The Italian economy, the euro region’s third-biggest, will expand this year even less than in 2015 after failing to growth in the second quarter, the country’s main employers’ lobby said.
Gross domestic product will increase an annual 0.7 percent, compared with the 0.8 percent growth last year, Confindustria said in a report presented in Rome on Thursday. Earlier this year, the lobby had projected the economy to grow at the same pace as in 2015. The economy will expand at an even slower pace of 0.5 percent next year, the report said.

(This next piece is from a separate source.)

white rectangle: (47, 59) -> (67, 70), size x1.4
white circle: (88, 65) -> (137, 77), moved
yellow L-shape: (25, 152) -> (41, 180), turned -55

“The revision is entirely due to the flat reading in the three months through June that contributed to worsen an already weak outlook for the economy,” Luca Paolazzi, Confindustria’s chief economist told reporters. “There are also downside risks for next year,” Paolazzi added, declining to say whether the country risks slipping into a new recession this year or next.
The Italian economy stalled in the three months through June after expanding in the previous five quarters. Still, monthly industrial production rose in July, prompting hopes of a renewed push to the recovery in the rest of the year. Finance Minister Pier Carlo Padoan has said that the government will revise down its economic forecast of 1.2 percent GDP growth for 2016 in an update due later this month.
Sales abroad of Italy’s goods and services will rise 1.4 percent this year while gross investments will grow 1.8 percent, the Confindustria report also said. With the lower than expected economic growth, the government’s target of a cut to the debt-to-GDP ratio will be missed, Confindustria said. It expects the ratio to rise to 133.3 percent this year and 134 percent next from 132.6 percent in 2015.
Italy will maintain a target of debt-load reduction for 2016 as the country tries to avoid deflation, Padoan said in a Sept. 2 interview with Bloomberg Television. In August the country’s inflation rate was negative for a seventh straight month, according to a European Union gauge. Italy’s economy will fare this year “better than in 2015,” when GDP expanded 0.8 percent, Prime Minister Matteo Renzi said earlier this month.
The business lobby reiterated its call on Italians to vote in favor of a constitutional reform to which Renzi has previously linked his political future. In a separate report in June, Confindustria said that a “no” vote in the referendum, expected in November or December, would spark a chain reaction eventually pushing back Italy again into economic recession.
“We think the referendum amounts to a bigger risk,” Paolazzi said Thursday, when asked if the country’s banking woes have to be considered a reason for concern. “A negative outcome of vote would mean an halt to the process of reforms.”